Sorcery is condemned in the bible, but I don't believe medicine is.
And that is it, simply....but beyond that, not so simple for some.
What is everyone’s opinion on smoking weed? I have suffered from bad anxiety for years and it’s only gotten worse this past year. It’s staring to turn into depression. I found that weed is the only thing that calms me down. I only smoke it maybe twice a week but it relieves my anxiety so much and I feel like I can live a normal life again. I think it’s better than living off of pharmaceutical meds that make you a living zombie. I also work in the medical field and truely believe that all pharmaceuticals are poison for your body. To me weed is safer and natural.
The tough part can be discerning why we do it, and being honest with ourselves. Do I just like it, or no matter what I do and after giving other things or even nothing a try, do I still feel my life is so affected by my issue, I must do something?

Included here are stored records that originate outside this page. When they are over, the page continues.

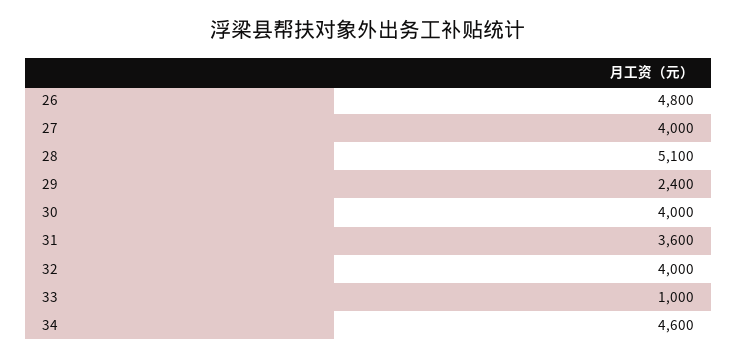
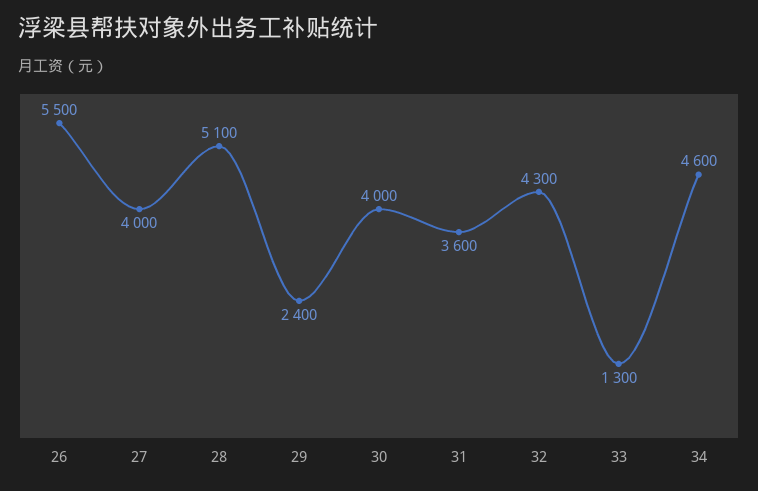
  {
-   "26": 4800,
+   "26": 5500,
    "27": 4000,
    "28": 5100,
    "29": 2400,
    "30": 4000,
    "31": 3600,
-   "32": 4000,
+   "32": 4300,
-   "33": 1000,
+   "33": 1300,
    "34": 4600
  }

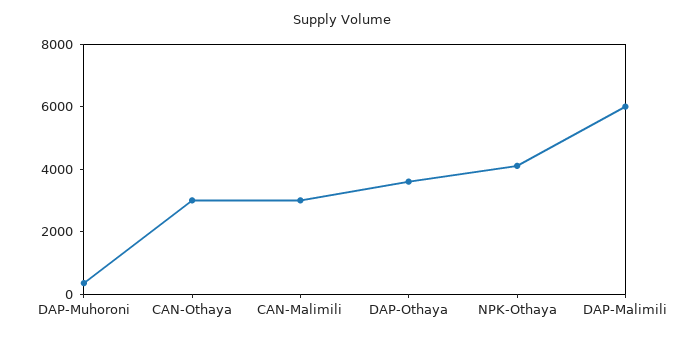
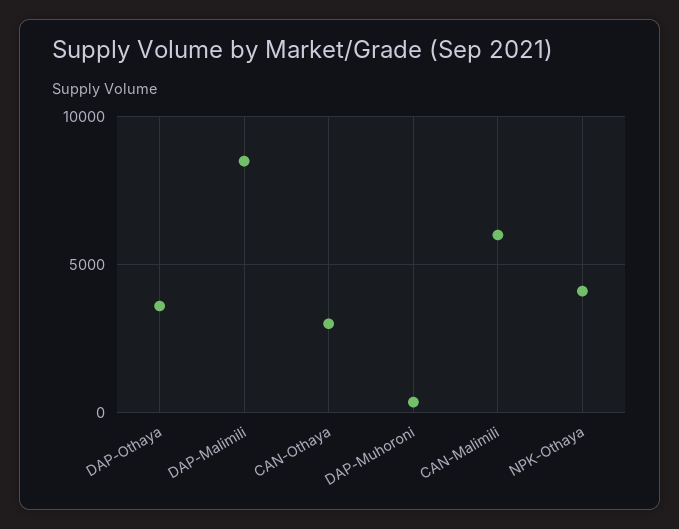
  {
    "DAP-Muhoroni": 500,
    "CAN-Othaya": 3000,
-   "CAN-Malimili": 3000,
+   "CAN-Malimili": 6000,
    "DAP-Othaya": 3500,
    "NPK-Othaya": 4000,
-   "DAP-Malimili": 6000
+   "DAP-Malimili": 8500
  }

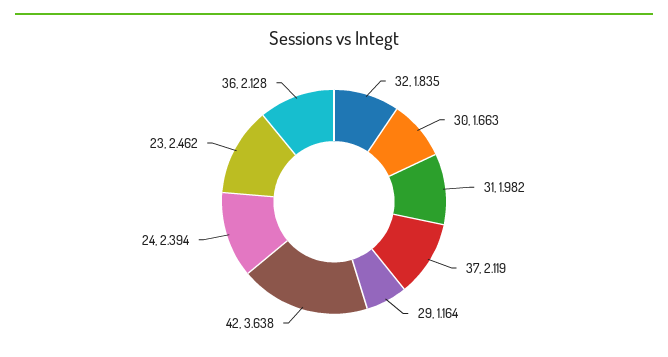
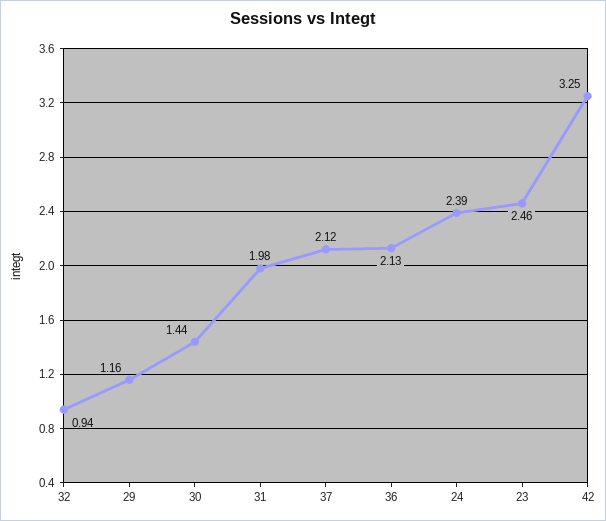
  {
-   "32": 1.835,
+   "32": 0.94,
-   "30": 1.663,
+   "30": 1.44,
    "31": 1.982,
    "37": 2.119,
    "29": 1.164,
-   "42": 3.638,
+   "42": 3.25,
    "24": 2.394,
    "23": 2.462,
    "36": 2.128
  }

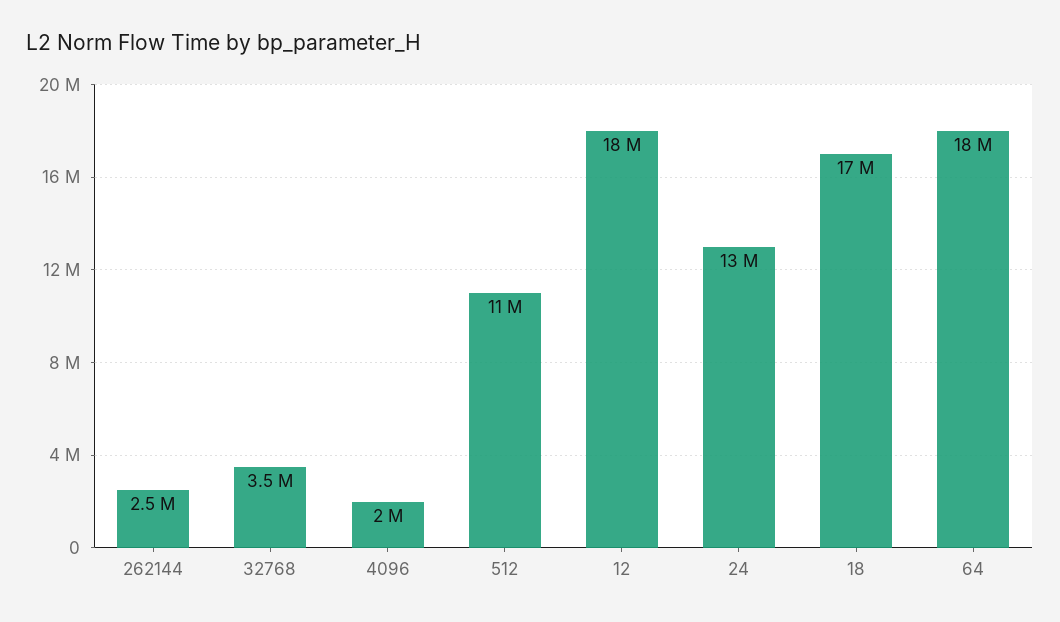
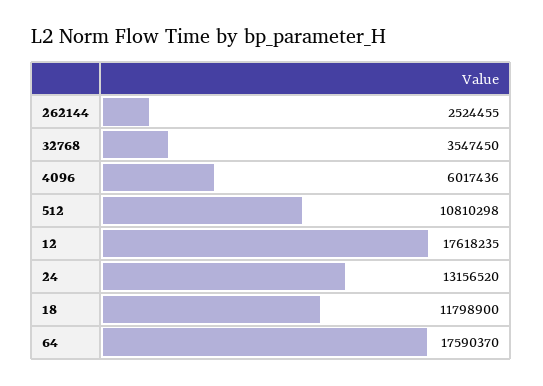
  {
    "262144": 2524455,
    "32768": 3547450,
-   "4096": 2000000,
+   "4096": 6017436,
    "512": 10810298,
    "12": 17618235,
    "24": 13156520,
-   "18": 17000000,
+   "18": 11798900,
    "64": 17590370
  }

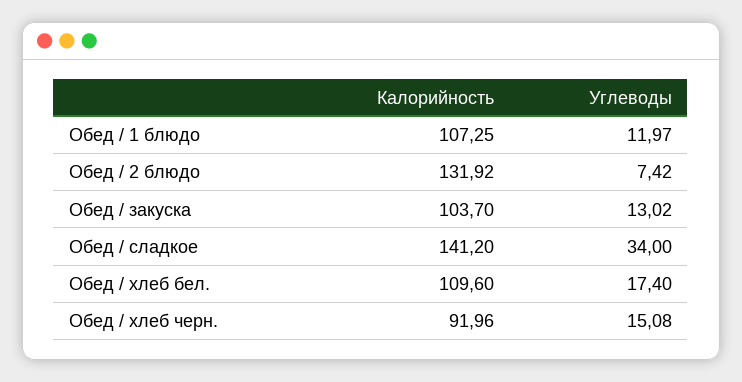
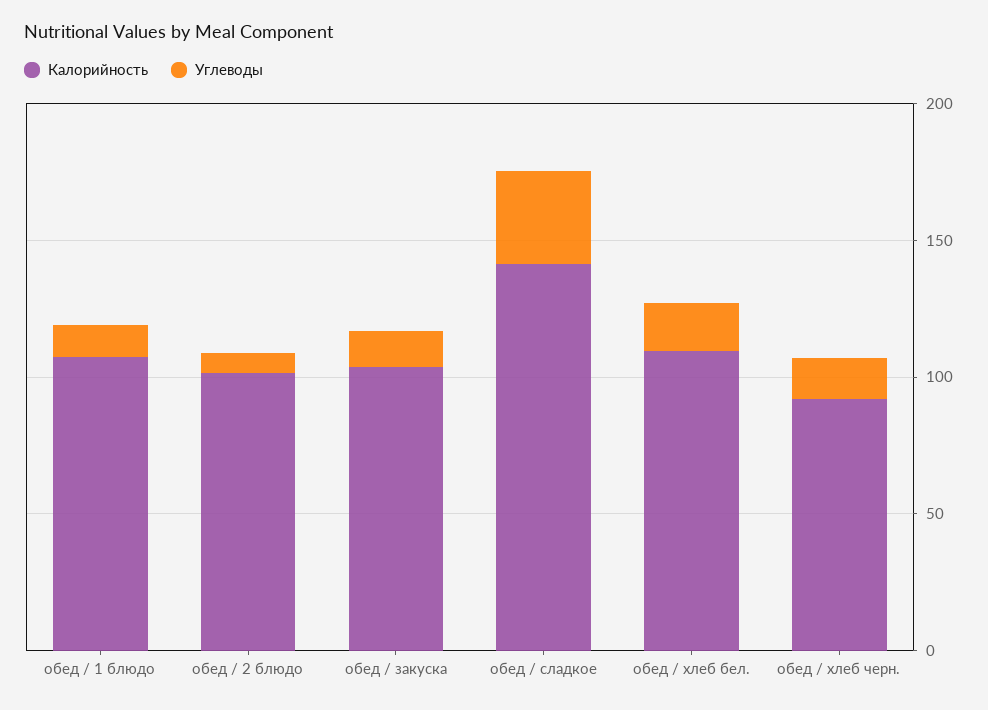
  {
    "Калорийность": {
      "Обед / 1 блюдо": 107.25,
-     "Обед / 2 блюдо": 131.92,
+     "Обед / 2 блюдо": 100,
      "Обед / закуска": 103.7,
      "Обед / сладкое": 141.2,
      "Обед / хлеб бел.": 109.6,
      "Обед / хлеб черн.": 91.96
    },
    "Углеводы": {
      "Обед / 1 блюдо": 11.97,
      "Обед / 2 блюдо": 7.42,
      "Обед / закуска": 13.02,
      "Обед / сладкое": 34,
      "Обед / хлеб бел.": 17.4,
      "Обед / хлеб черн.": 15.08
    }
  }

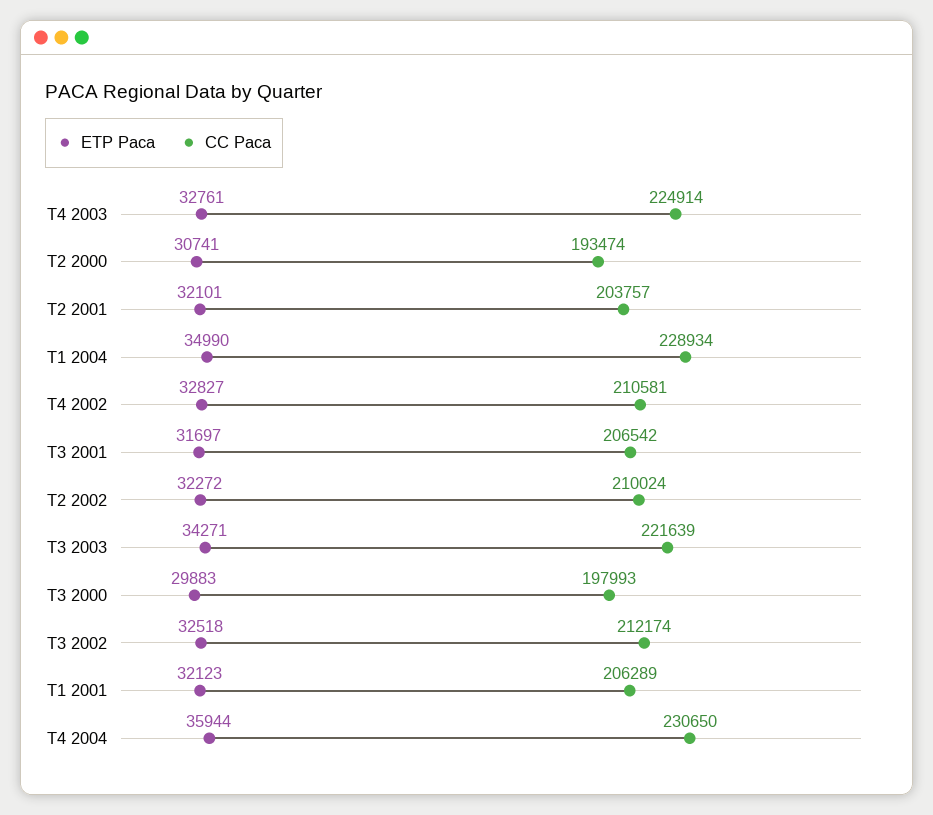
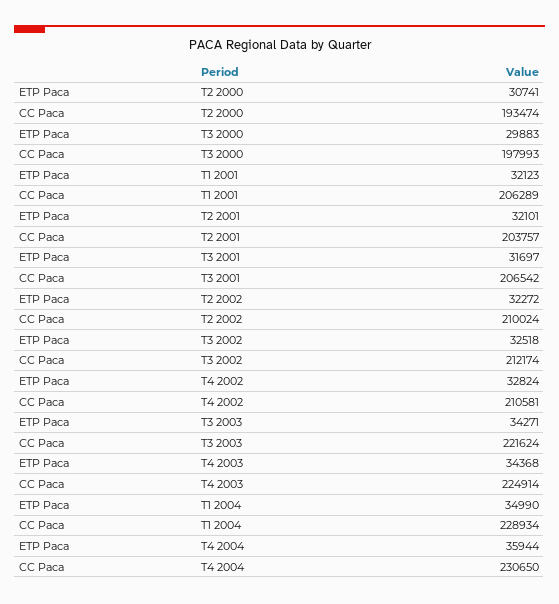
  {
    "ETP Paca": {
-     "T4 2003": 32761,
+     "T4 2003": 34368,
      "T2 2000": 30741,
      "T2 2001": 32101,
      "T1 2004": 34990,
-     "T4 2002": 32827,
+     "T4 2002": 32824,
      "T3 2001": 31697,
      "T2 2002": 32272,
      "T3 2003": 34271,
      "T3 2000": 29883,
      "T3 2002": 32518,
      "T1 2001": 32123,
      "T4 2004": 35944
    },
    "CC Paca": {
      "T4 2003": 224914,
      "T2 2000": 193474,
      "T2 2001": 203757,
      "T1 2004": 228934,
      "T4 2002": 210581,
      "T3 2001": 206542,
      "T2 2002": 210024,
-     "T3 2003": 221639,
+     "T3 2003": 221624,
      "T3 2000": 197993,
      "T3 2002": 212174,
      "T1 2001": 206289,
      "T4 2004": 230650
    }
  }

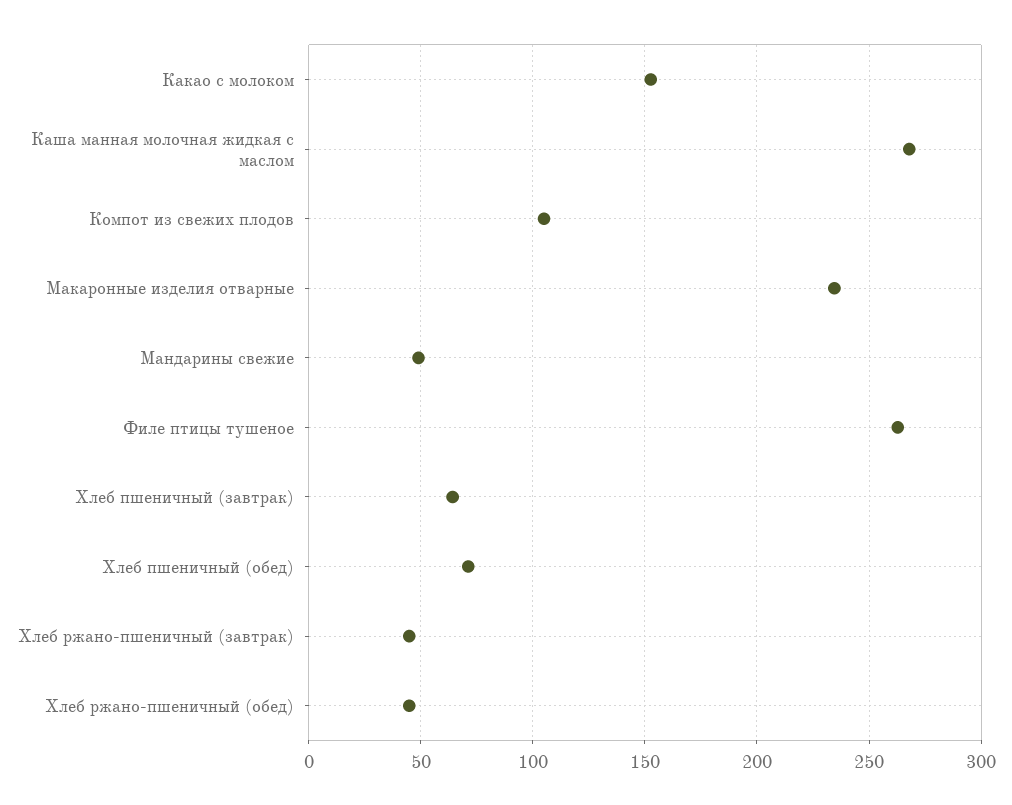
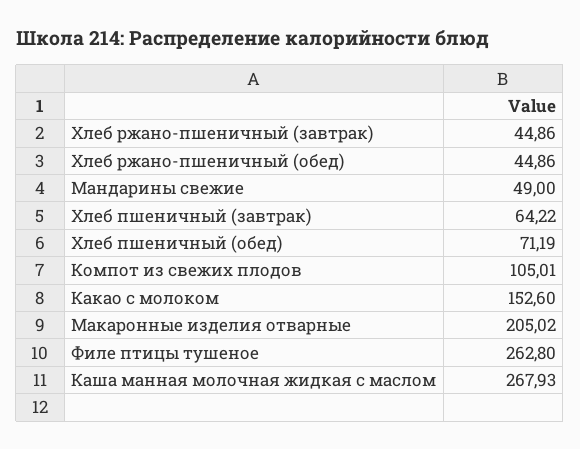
  {
    "Какао с молоком": 152.6,
    "Каша манная молочная жидкая с маслом": 267.93,
    "Компот из свежих плодов": 105.01,
-   "Макаронные изделия отварные": 235,
+   "Макаронные изделия отварные": 205.02,
    "Мандарины свежие": 49,
    "Филе птицы тушеное": 262.8,
    "Хлеб пшеничный (завтрак)": 64.22,
    "Хлеб пшеничный (обед)": 71.19,
    "Хлеб ржано-пшеничный (завтрак)": 44.86,
    "Хлеб ржано-пшеничный (обед)": 44.86
  }

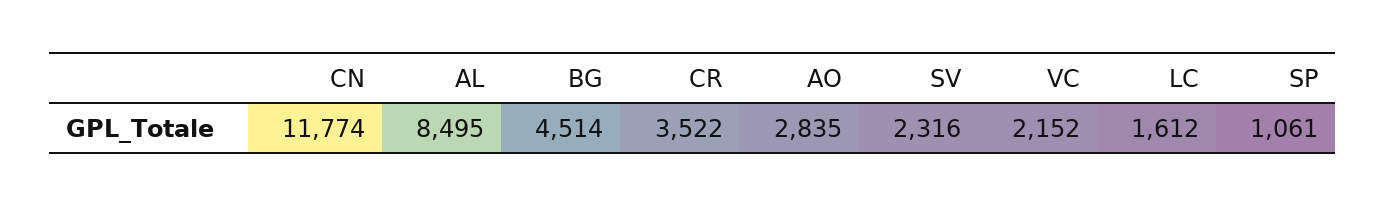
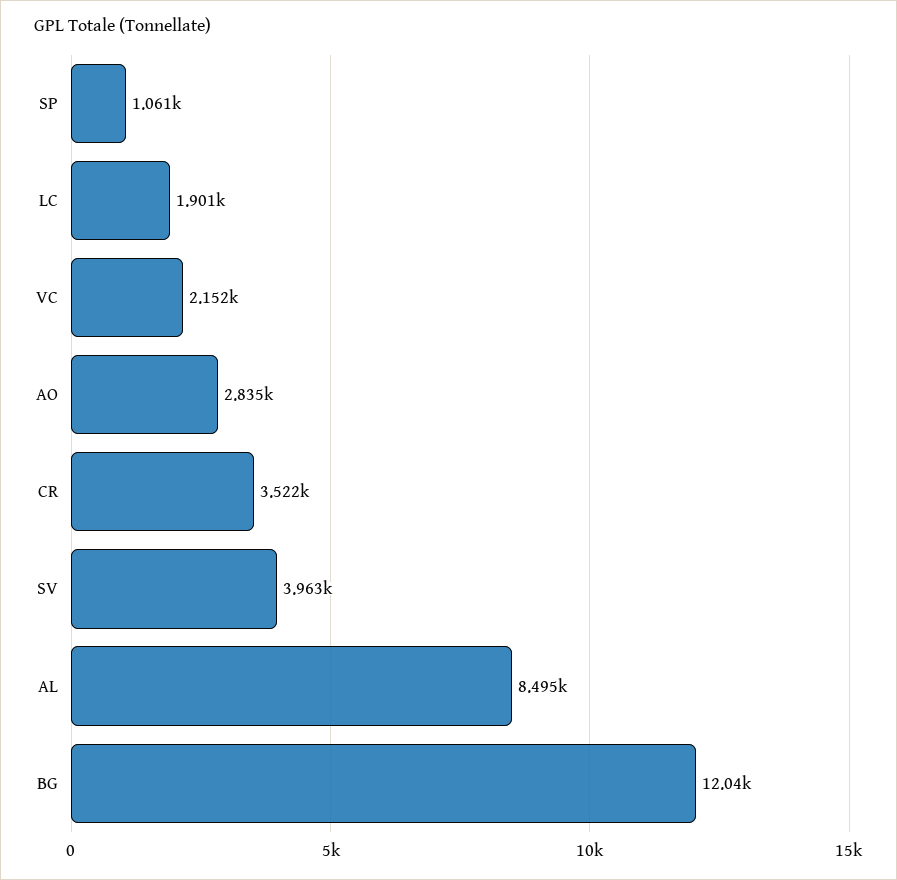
  {
-   "CN": 11774,
    "AL": 8495,
-   "BG": 4514,
+   "BG": 12040,
    "CR": 3522,
    "AO": 2835,
-   "SV": 2316,
+   "SV": 3963,
    "VC": 2152,
-   "LC": 1612,
+   "LC": 1901,
    "SP": 1061
  }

First I smoked pot all my life up to 3 or 4 yrs ago until I realized that just wasn't going to cut it with God, not even close. However it was not medicine to me, I just liked it, and not only that, if one is a grower, the perks can be great. You got all these friends, plenty of money, everything the devil has to offer. In the end my bible made me very aware of reality (I actually always was aware)now the friends are gone, I still get by ok, but have peace of mind, and that's whats really important.
But that was just a little history, much of which may or may not be here nor there for you, Mizm. The following is more in line with your situation.
6 to 8 yrs ago, I got with a pain manager, and got on a lot of fentanyl just prior to knee surgery. After the surgery I started weening off, no problem, but that last stage (from 175mci to 25mci), left me depressed when getting off it completely. I guessed the reason why but nothing I could do about it. I finally told myself you have to get off 100% and give your body time to adjust, so I did, for 18months....18 months of sheer depression, it had to be clinical...no doubt. I wasn't going to end my life but for all intents and purposes it was ended, so there didn't seem to be that much point in suffering...that bad. Anyway I put myself back on tramadol, about the lowest form of narcotic there is and it worked, I was alive again, and have at least coped for the last several years.
Point being, it's easy for me to just get on to someone for "doing drugs" but I can't in your case. I guess the prior was my showing how serious a matter it was to me to make sure I was doing right by God, and that there was a point where, I could do nothing for him or me if I didn'y take steps, so I did. I'm now dealing with what I think is the cause of the depression as I may be able to do something about it now...I'll just have to see how it goes.
In short, make darned sure you absolutely need it to function and are not using it to make a normal life, with it's normal problems, easier.
Now I'm just sounding corny but it works here...To thin own self be true.